Only one stretch of the data below is wanted: the lines from the one with "shoe: none [447,976,503,1027]" through the one with "decorative plate: present", repeated exactly.

> [THE INPUT]
=== Section Start ===

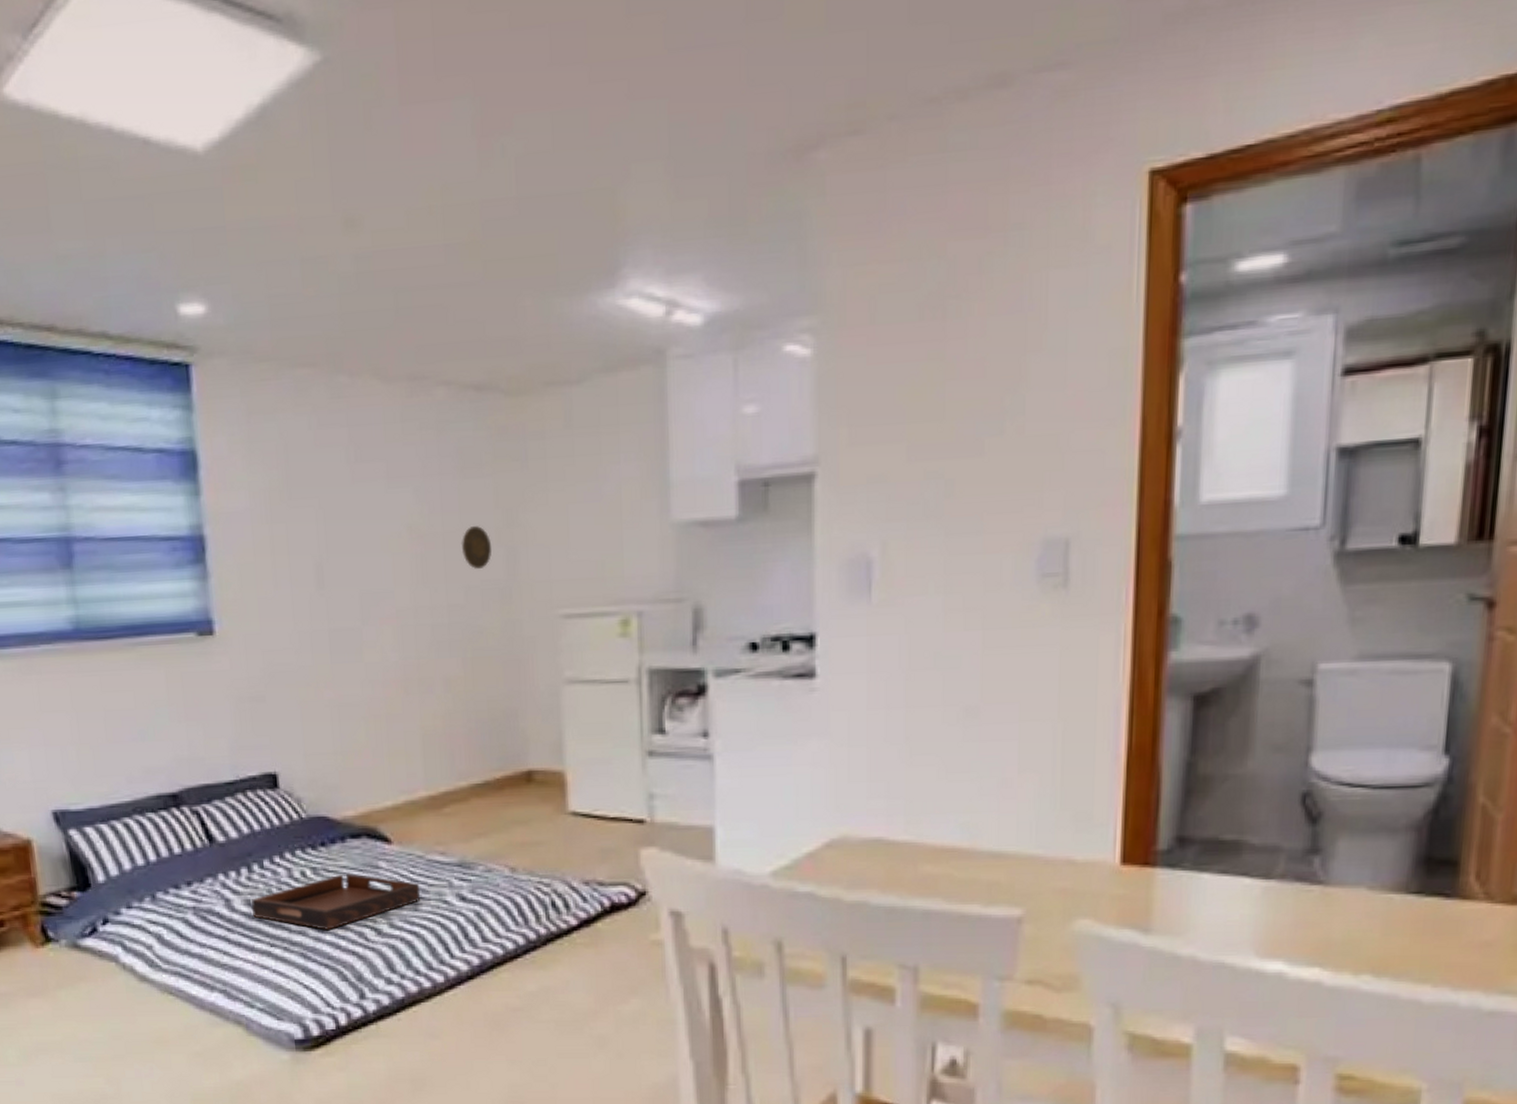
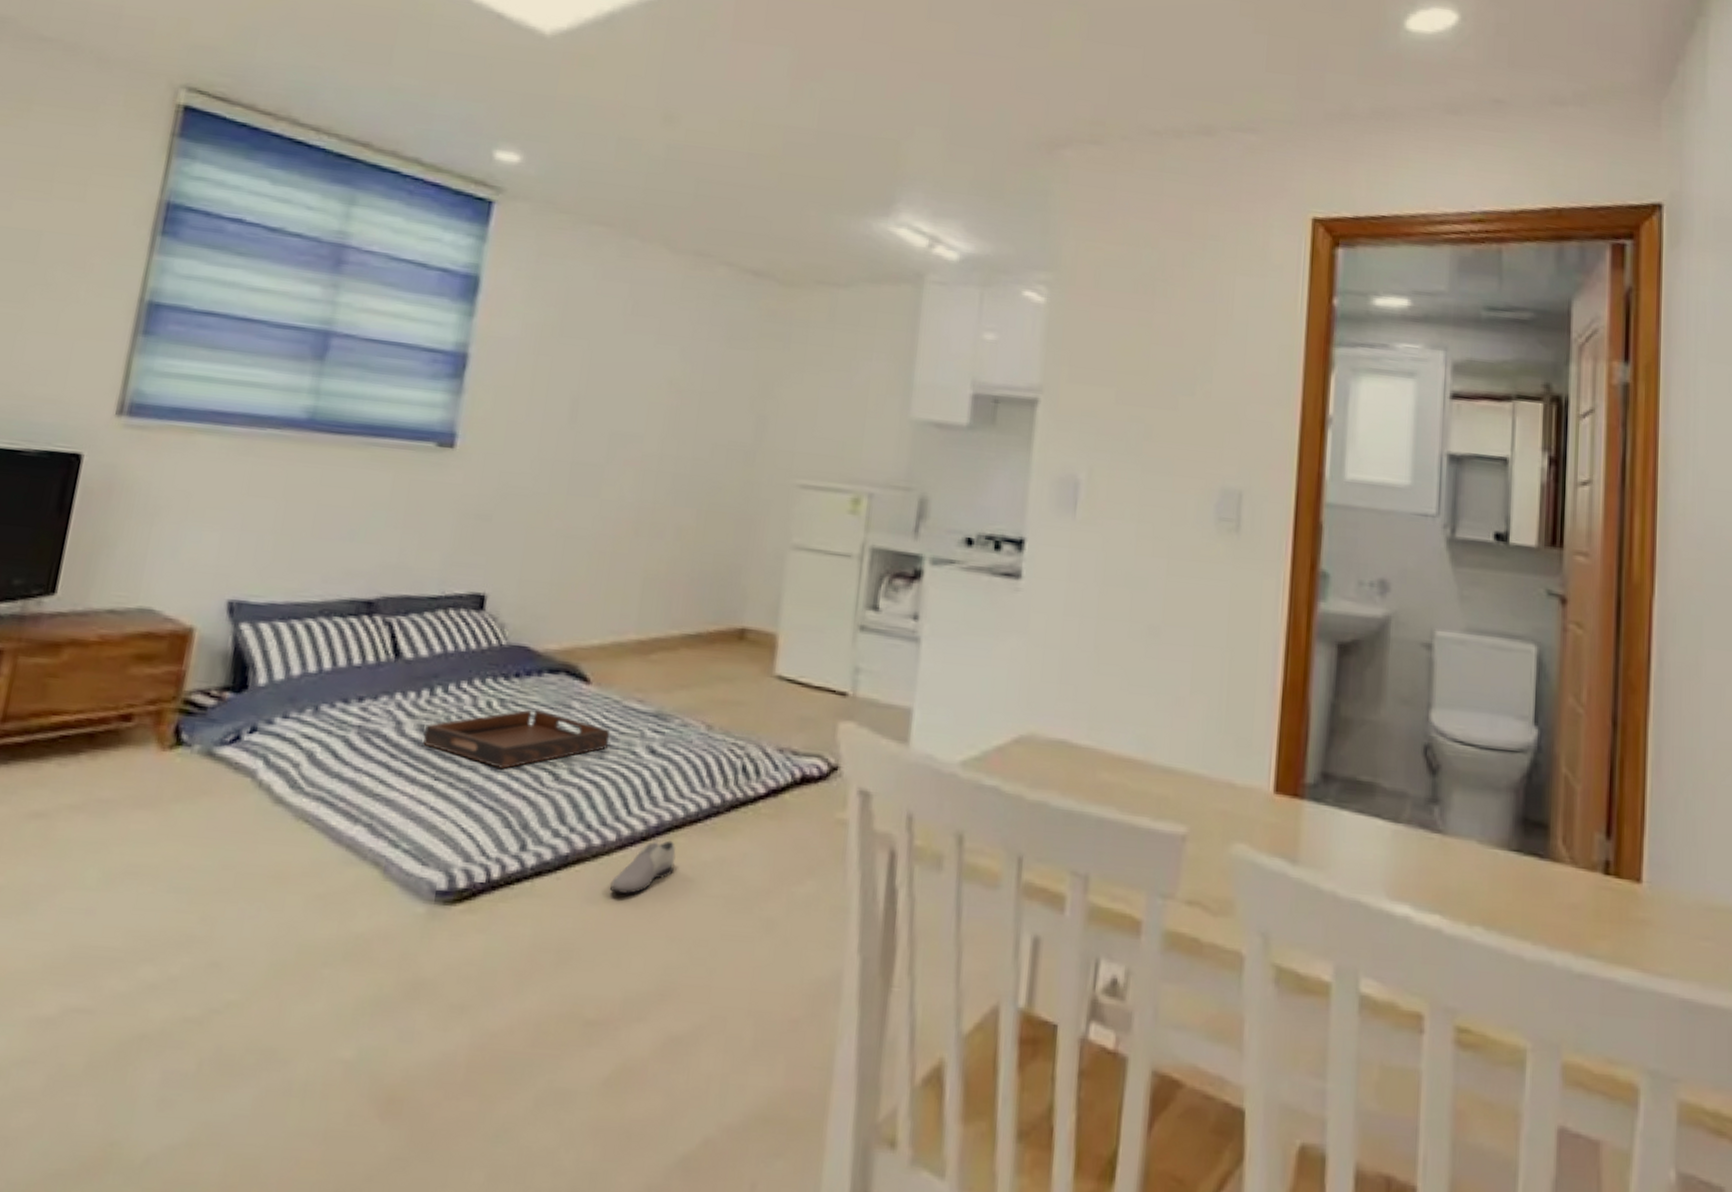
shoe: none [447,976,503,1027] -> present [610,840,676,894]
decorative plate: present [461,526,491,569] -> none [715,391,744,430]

=== Section End ===
=== Section Start ===

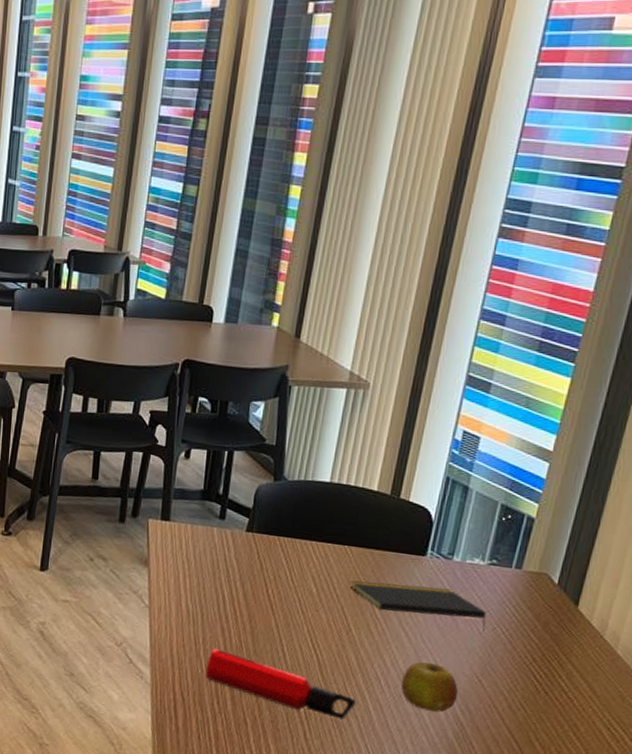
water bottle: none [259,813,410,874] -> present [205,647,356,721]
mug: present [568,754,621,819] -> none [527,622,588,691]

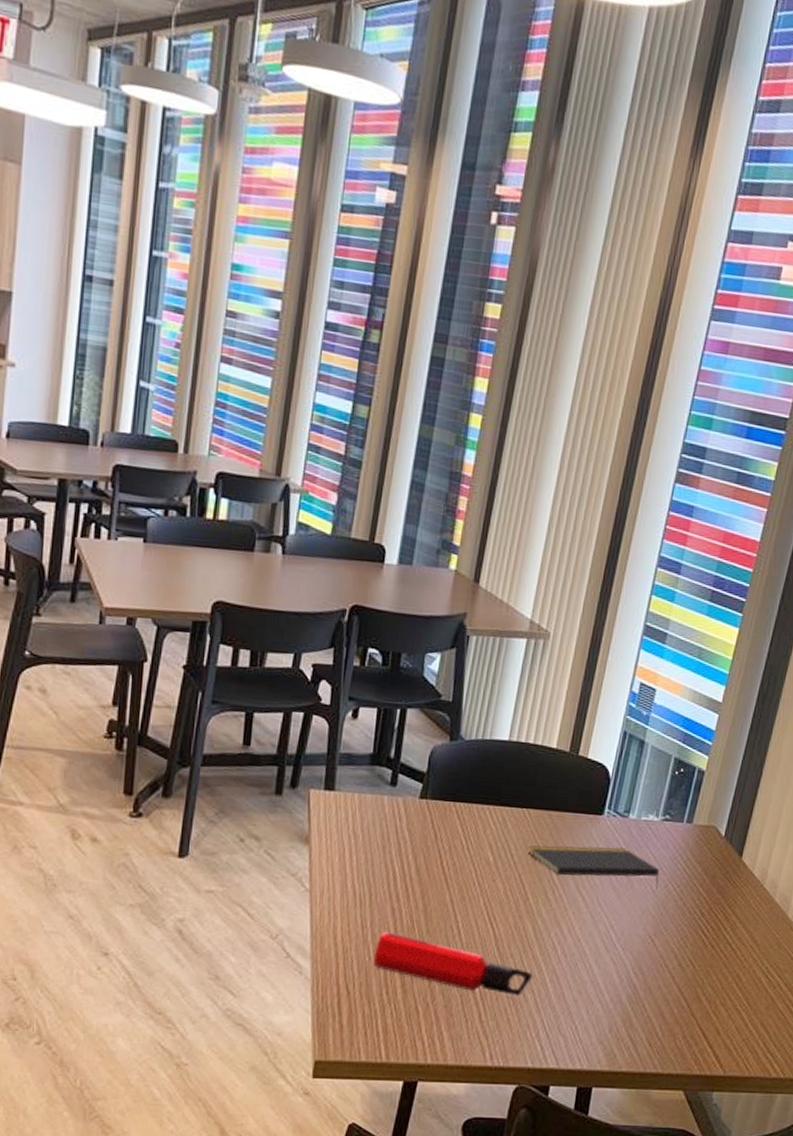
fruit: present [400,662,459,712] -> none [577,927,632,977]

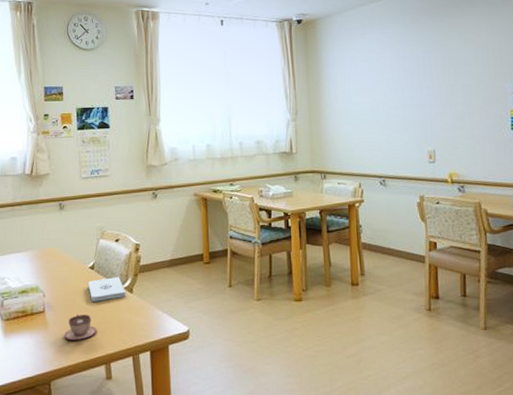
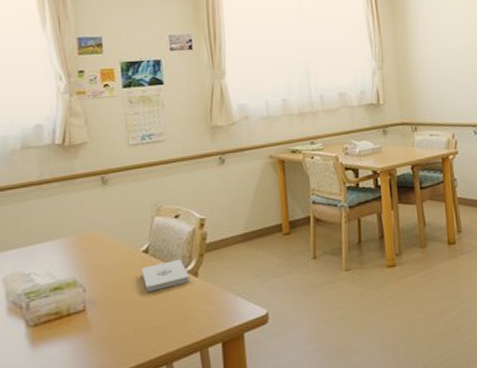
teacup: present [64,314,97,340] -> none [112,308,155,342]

=== Section End ===

> [ANSWER SECTION]
shoe: none [447,976,503,1027] -> present [610,840,676,894]
decorative plate: present [461,526,491,569] -> none [715,391,744,430]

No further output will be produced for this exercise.